> THINGS TO DO:
**A)** Please write out the Fourier series post below, everything from "Complex Fourier Series and" down to "in the solution.".
**B)** Please carry on the post about the complex Fourier series of e^(-πx/2), starting after its final line.

---------- SOURCE TEXT

Complex Fourier Series and using the square norm Find the complex Fourier series of $f(x)=e^{(-πx/2)}$ on $-π < x < π$ Discuss the significance of $|C_n|$ in the solution.
I've tried so far Using the Complex Fourier Series:
$$
%% ![](http://www.math24.net/images/4frs5.gif)
            f(x) = \sum_{n=-\infty}^{\infty} C_{n}e^{in\pi x/L},
$$ 
where $C_n$ is 
$$
%% ![](http://www.math24.net/images/4frs6.gif)
              C_{n} = \frac{1}{2L}\int_{-L}^{L}f(x)e^{-in\pi x/L}\,dx,
    \;\;\; n = 0,\pm 1,\pm 2,\cdots\;.
$$
So I set it up like so
$$
%% Cn = 1/2π ∫ from -π to π e^(-πx/2)*[e^(-inπx/π)]
C_{n} = \frac{1}{2\pi}\int_{-\pi}^{\pi} e^{-\pi x/2} e^{-in\pi x/\pi}\,dx
$$
After a few steps I did integration by parts where:
$$
%% dv = e^(-inx)dx and v= (i/n)(e^(-inx)) and du = -πe^(-πx/2) and u =e^(-πx/2)

--------------------
---------- DATA FOR REVIEW

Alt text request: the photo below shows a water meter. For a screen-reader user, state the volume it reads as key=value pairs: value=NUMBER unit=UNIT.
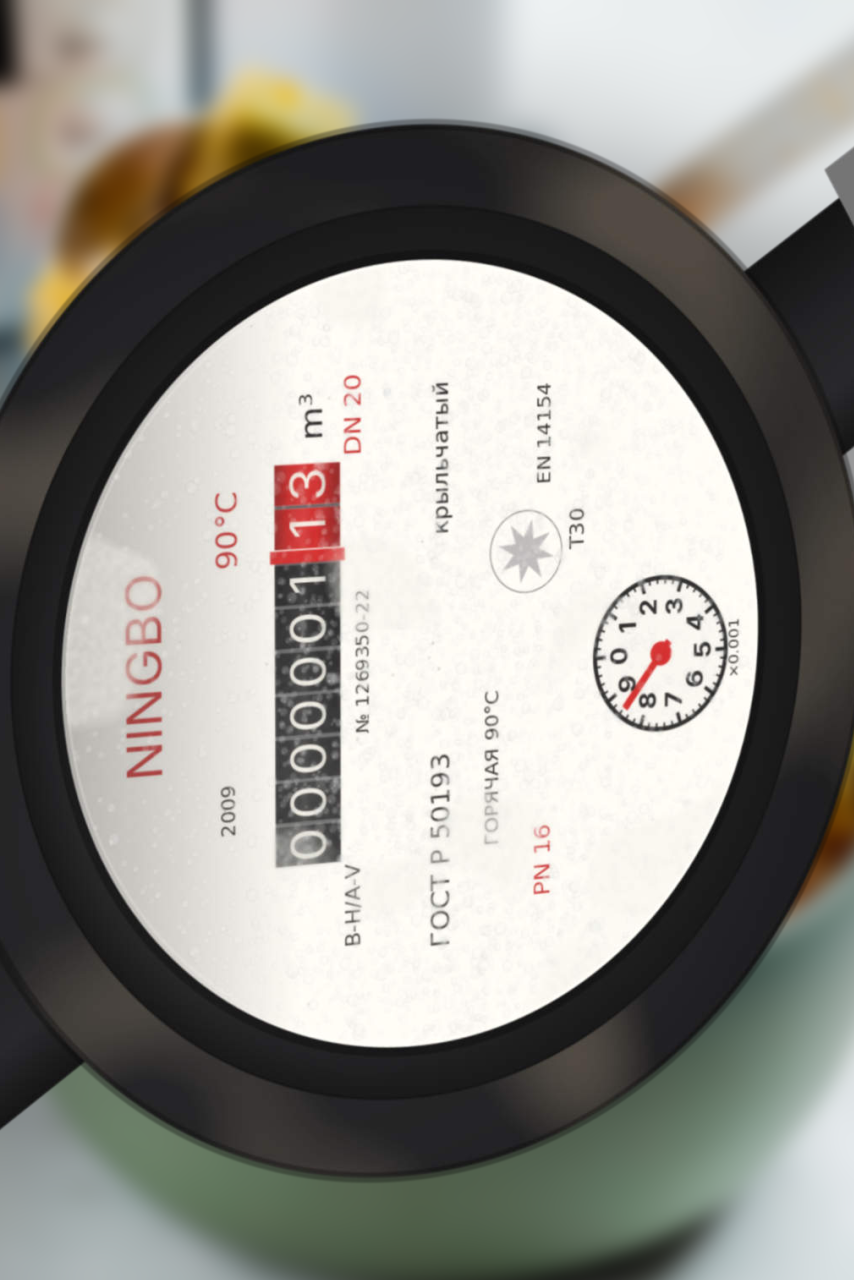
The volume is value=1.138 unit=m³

--------------------
---------- DATA FOR REVIEW

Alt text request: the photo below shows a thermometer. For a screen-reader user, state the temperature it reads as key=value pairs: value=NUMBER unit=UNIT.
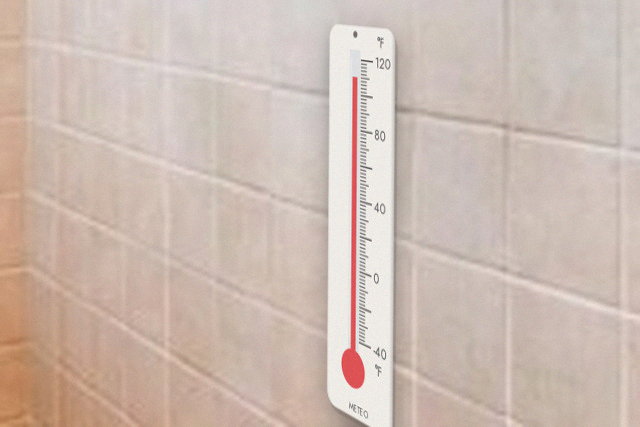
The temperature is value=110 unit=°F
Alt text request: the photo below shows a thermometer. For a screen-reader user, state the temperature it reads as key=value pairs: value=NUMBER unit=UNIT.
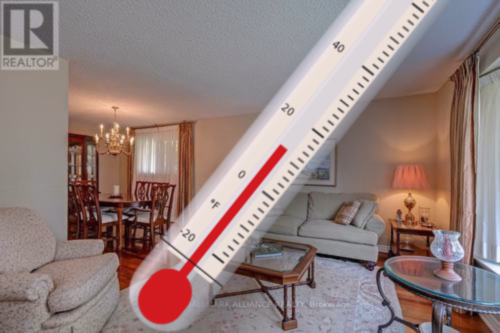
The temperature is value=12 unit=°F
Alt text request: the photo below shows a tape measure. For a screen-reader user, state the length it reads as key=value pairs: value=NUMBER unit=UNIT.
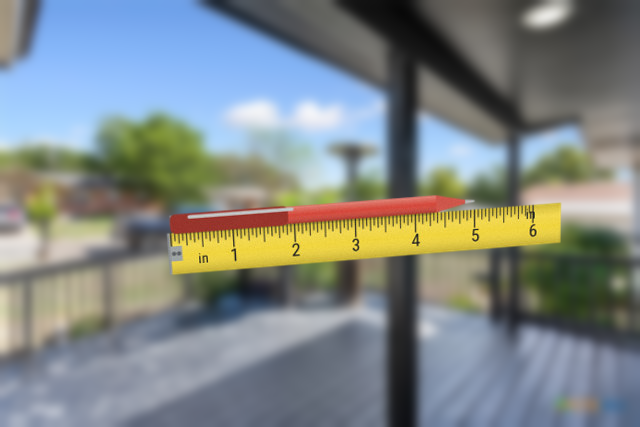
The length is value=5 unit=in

--------------------
---------- DATA FOR REVIEW

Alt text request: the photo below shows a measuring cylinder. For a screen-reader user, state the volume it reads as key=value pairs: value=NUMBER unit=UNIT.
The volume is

--------------------

> RESPONSES TO THE TASKS:
**A)**
Complex Fourier Series and using the square norm Find the complex Fourier series of $f(x)=e^{(-πx/2)}$ on $-π < x < π$ Discuss the significance of $|C_n|$ in the solution.

**B)**
   dv = e^{-inx}dx\;\;\; \mbox{ and }\;\;\; v = (i/n)e^{-inx},\\
   du = -\pi e^{-\pi x/2}\;\;\; \mbox{ and }\;\;\; u = 2e^{-\pi x/2},
$$
but after I used integration by parts I can't seem to simplify it in anyway where I can use any complex identity. Therefore, I haven't gotten to the square norm part of the problem. I was trying to incorporate where $e^{inπ}=(-1)^n$ or anything that gets me to a simpler solution. I also attempted to use $e^{ix}=\cos x + i\sin x$ but no cigar.
 A: The function $f(x)=e^{-\frac{\pi x}{2}}$ on $-\pi < x < \pi$ admits a periodic extension $\hat{f}$ on whole $\mathbb R$ with period $2L=2\pi$. For example, all points $x_n=2n\pi$, $n\in\mathbb Z$ are mapped into $\hat f(x_n)= 1$. Note that $\hat f(0):=f(0)=1$.
We want to find the Fourier coefficients $C_n$ of the periodic extension $\hat f$ s.t. 
$$
\hat f(x) = \sum_{n=-\infty}^{\infty} C_{n}e^{\frac{in\pi x}{\pi}},
$$ 
where $C_n$ is 
$$
C_{n} = \frac{1}{2\pi}\int_{-\pi}^{\pi}\hat f(x)e^{-\frac{in\pi x}{2\pi} }\,dx = \text{(def. of periodic extension)}=
\frac{1}{2\pi}\int_{-\pi}^{\pi} f(x)e^{-\frac{in\pi x}{2\pi} }\,dx,$$
i.e.
$$
2\pi C_{n} = \int_{-\pi}^{\pi} e^{-\frac{(\pi+2in)x}{2} }\,dx
= -\frac{2}{(\pi+2in)} \left( e^{-\frac{(\pi+2in)\pi}{2}}-e^{\frac{(\pi+2in)\pi}{2}}  \right)=\\
\frac{2}{(\pi+2in)} \left( e^{\frac{\pi^2}{2}+in\pi}-e^{-\frac{\pi^2}{2}-in\pi}\right);
$$
using $e^{in\pi}=e^{-in\pi}=(-1)^n$ one arrives at the final result, i.e.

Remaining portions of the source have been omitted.